Kadalundi–Vallikkunnu Community Reserve is an estuary and community reserve in Malabar Coast of Kerala state, south India. It is the first community reserve in Kerala. In 2018 April, Kerala forest department declared it as an ecotourism center.

==History==
As per government order numbers G.O(MS)No.66/2007/F&WL dated 17-10-2007, Kadalundi–Vallikkunnu Community Reserve is established on October 17, 2007. It is the first community reserve in Kerala. In 2018 April, Kerala forest department declared it as an ecotourism center.

==Description==
Kadalundi-Vallikkunnu community reserve is an estuary and community reserves spread over Kadalundi village in Kozhikode district and Vallikunnu village of Malappuram district in Kerala.

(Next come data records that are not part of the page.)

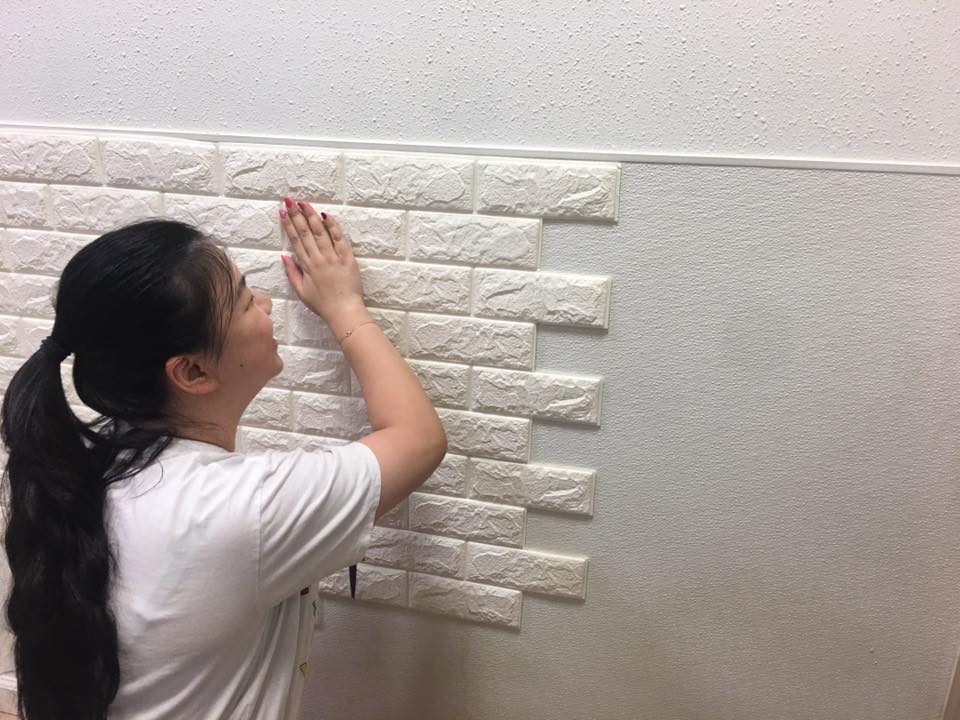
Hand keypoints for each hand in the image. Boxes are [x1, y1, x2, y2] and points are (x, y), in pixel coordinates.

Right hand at [279, 198, 366, 322]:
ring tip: (304, 202)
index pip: (295, 241)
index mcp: (307, 266)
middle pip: (305, 232)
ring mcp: (333, 257)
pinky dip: (333, 226)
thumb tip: (284, 256)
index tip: (282, 212)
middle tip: (289, 200)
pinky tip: (326, 214)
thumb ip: (292, 273)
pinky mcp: (347, 258)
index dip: (288, 225)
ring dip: (311, 215)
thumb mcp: (301, 292)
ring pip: (320, 232)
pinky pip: (340, 239)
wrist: (344, 312)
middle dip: (296, 214)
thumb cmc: (323, 304)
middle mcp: (318, 259)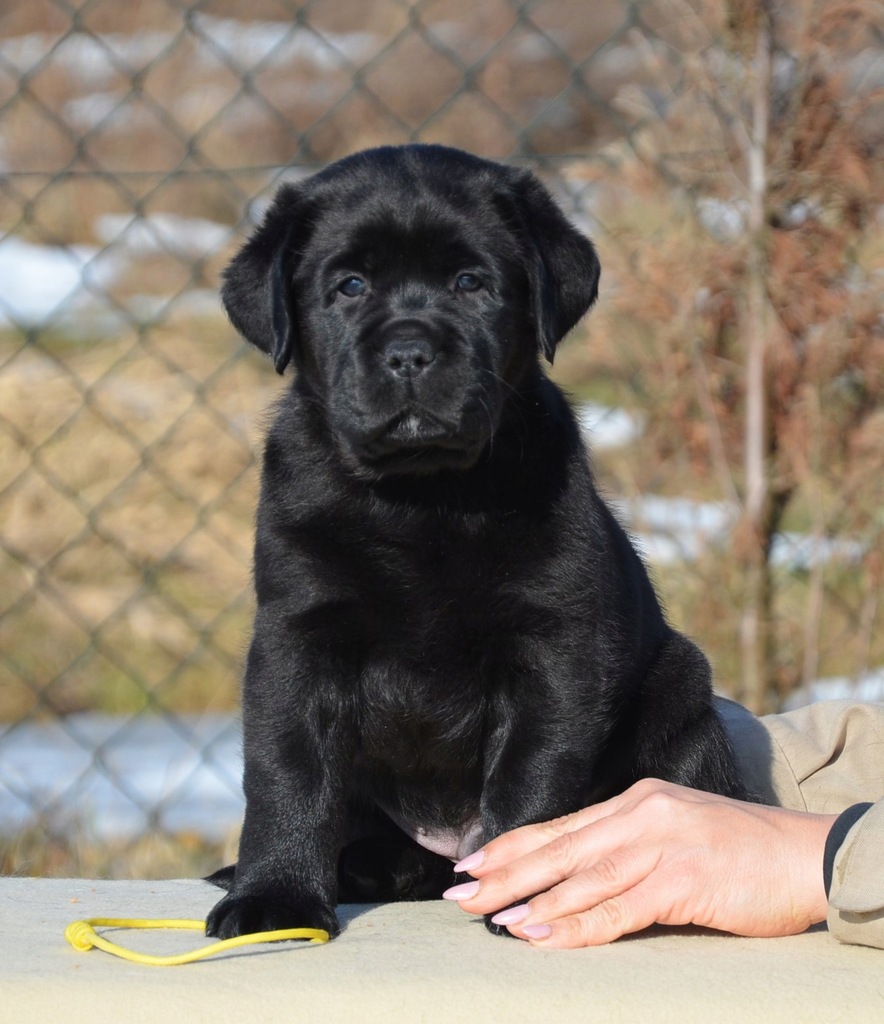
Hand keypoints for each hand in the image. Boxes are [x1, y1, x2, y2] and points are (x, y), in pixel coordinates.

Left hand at [443, 778, 837, 947]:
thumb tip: (577, 880)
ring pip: (581, 875)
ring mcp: (662, 843)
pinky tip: (541, 933)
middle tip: (460, 892)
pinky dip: (576, 923)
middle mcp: (642, 813)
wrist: (806, 854)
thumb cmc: (743, 852)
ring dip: (531, 898)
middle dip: (506, 872)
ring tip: (490, 917)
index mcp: (638, 801)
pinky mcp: (683, 877)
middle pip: (560, 847)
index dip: (514, 845)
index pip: (563, 827)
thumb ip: (630, 850)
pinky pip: (618, 907)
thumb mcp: (678, 836)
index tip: (473, 862)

It includes the Kadalundi Bird Sanctuary and mangrove swamps in Kadalundi and Vallikunnu region. This community reserve covers an area of 1.5 sqkm. Declared as a community reserve, it preserves the natural resources of the area, including the various species of flora and fauna found within a radius of 200 m on both sides of the Kadalundi River, as well as the traditional occupations and handicrafts of the locals. About 110 species of waterfowls, including 53 migratory birds, have been recorded here. It has been made a protected area considering its importance in terms of the diversity of wetland birds and the heavy anthropogenic pressure.